Понимаете, система наша — закрытая, и она построена таким образом, чтобы туда не влезли никакие новые люди. Поэтому она всё это время писала такие правила для себя, чтобы те, кто там внутри, оставались внутри, и чтобы их возможности были побольше. Поэтому когда ты туда внутрь попадаешь, то ты неожиданно становишься (ещё раз повторю это слово) бенефициаром всего того, что они там для себя придумали, никогда не подозревая, что этим воспользуются какие-то посторонние люди.

Поэтому я думаю, что при некоторой политической и правовой грамотности эти новые муниципальные депутаты смогут, по крайней мере, стать заметными в Москве и заставить московские власти слушать себя и с собой считаться. <...>

Вообще, муниципальная политика хороша тем, что она невероятно наглядна. В муниципальном собрании 10-12-15 человек, то есть там все эти расчеты, которые так любят теория игр и теория рационального выбора наша политологическая, то есть как люди голосуют, каким образом они друг с другом соотносятся, там, конечно, это вот всё будет буквально как в эксперименте. Если бы полевым исследователем был я, то я бы, конечно, хотел быть включенным наблюдателем в каком-то из этих муниципальных собраний.

Майкл Наки: Да, посмотрим, что из этого в итоге выйдет. В любом случае возможность появилась у этих людей. <...>

Екатерина Шульман: Вход осуществлен, да.

Майкл Наки: Да. Помимо этого, обсуждают очень много историю вокруг Улюкаева и Сечина, где не понятно, что происходит. Причем, все недовольны следствием — и Сечин недоволен следствием, потому что оно, якобы, публикует всё подряд и называет «непрофессиональными кретинами», и Улюкаев недоволен. <...>

Майкл Наки: Что это за история и насколько стоит за ней тоже наблюдать?

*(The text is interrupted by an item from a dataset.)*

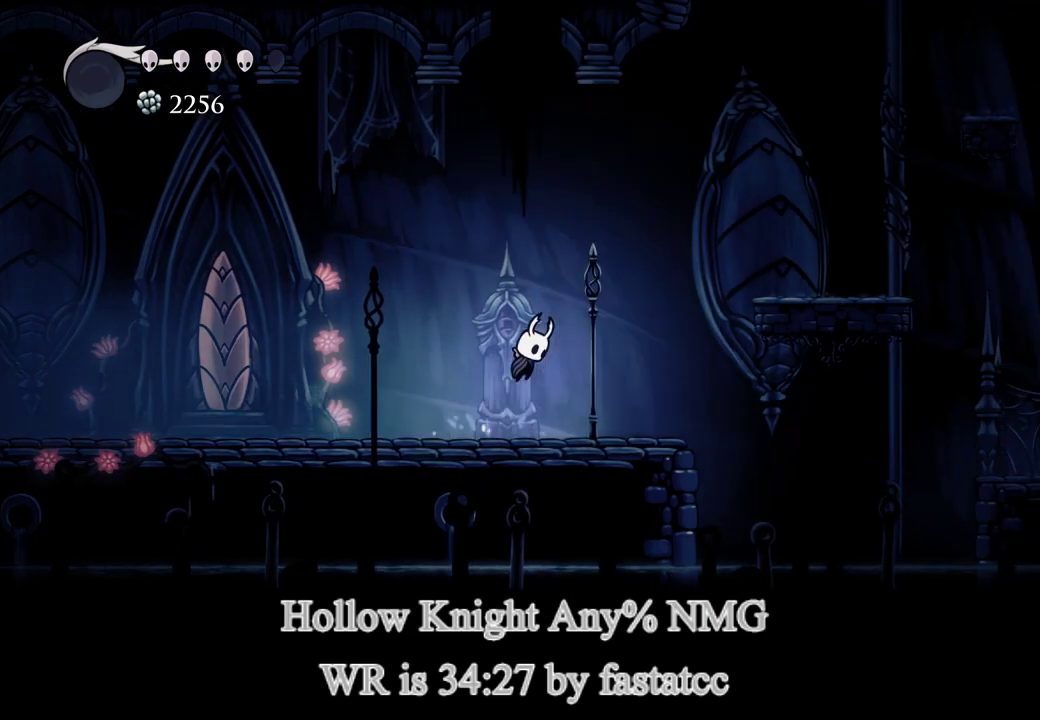
{"buttons": [], "left_stick": "down-right", "right_stick": "center", "button_events": [[233, "TRIANGLE", "down"], [333, "L1", "up"], [400, "TRIANGLE", "up"]]}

Екатерина Шульман: Эта история важна, потому что это публичная манифестация, публичное проявление тех силовых войн, которые составляют почти полностью содержание внутренней политики в России. И большое преимущество наше состоит именно в том, что это вылезло на поверхность и в этом поле публичности стало нам явлено. Собственно, как мы видим, участники этим недовольны, но тут есть некоторая засада. Если ты пользуешься в качестве инструмента конкурентной борьбы средствами уголовного процесса, то сначала это кажется тебе очень удобным и выгодным, а потом ты доходишь до гласного суда. И если ты не догадался в самом начале предпринять усилия для того, чтобы сделать его закрытым, то ты оказываешься точно так же, как все остальные простые смертные, на свету вот этих софитов.

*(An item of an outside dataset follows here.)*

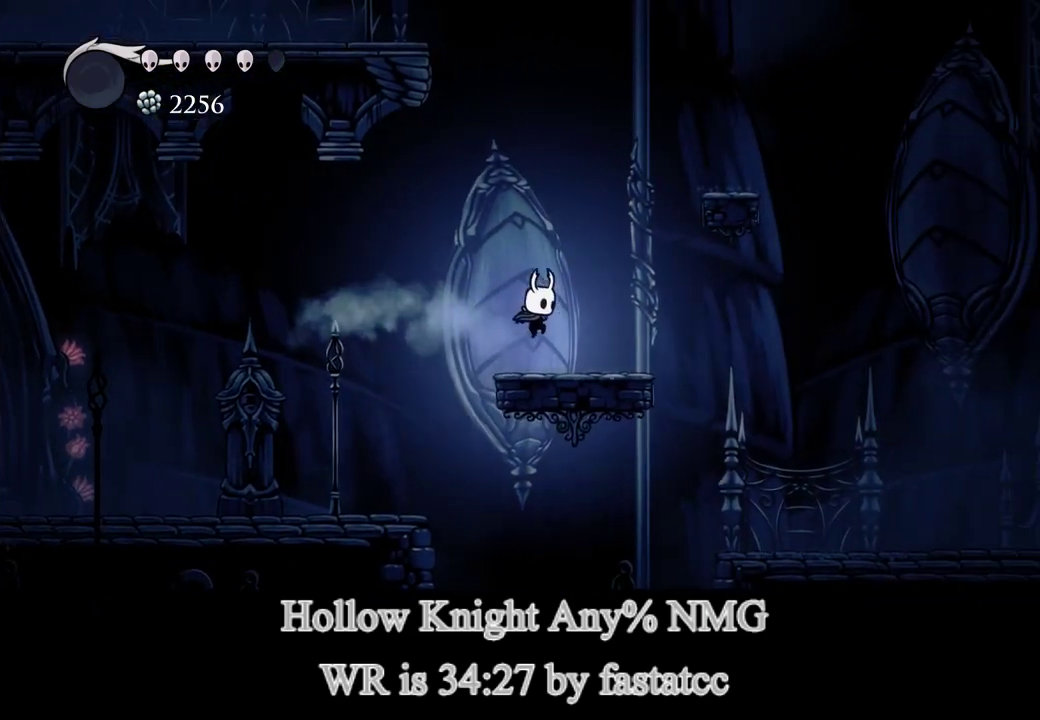
{"buttons": [], "left_stick": "down-right", "right_stick": "center", "button_events": [[233, "TRIANGLE", "down"], [367, "TRIANGLE", "up"]]}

В некотором роде история с делом Улюкаева чем-то напоминает историю с московскими муниципальными выборами. То есть у вас — у власти — есть институт, которым вы привыкли пользоваться в своих целях. Вы его уже тонко настроили под себя, под эти самые свои интересы. Но, тем не менее, вы вынуждены имитировать некоторые формы, в одном случае, демократии, в другом случае — гласного конкурентного судопроизводства. А сами эти формы направлены на другое. Не на те цели, которые вы перед ними ставите, а в одном случае на репрезентацию представительства интересов граждан, а в другом случае на достижение некоей справедливости на представлении позиции двух сторон в пространстве определённого равенства.

То есть если вы совсем не отменяете выборы и суды, то вы должны быть готовы к тому, что эти самые ваши имитационные институции в какой-то момент развернутся против вас, и тогда вам останется возмущаться «Как же так? Мы хотели в одном случае сделать победу «Единой России» более яркой и выпуклой, а тут проползли какие-то совершенно неожиданные депутаты, хотя мы всех сурово призывали на выборы ни в коем случае не ходить!».

В другом случае мы хотели просто показать, что будет с каждым, кто встанет поперек нашей замечательной нефтяной компании, а получилось, что теперь, значит, вот вся страна слушает эти самые записи разговоров про колбаску, про курточку, смеется. А кто-то не смеется, кто-то плачет, анализирует. И, в общем, того ли мы хотели? Это в некотором роде проклятье имитации. Имитация в сфере общественно-политического никогда не может быть полностью формальной — в какой-то момент она наливается живой жизнью.

Майкл Наки: И чего ждать? Того, что прекратят и имитацию? Или того, что эта имитация заменится, собственно, полноценными институтами?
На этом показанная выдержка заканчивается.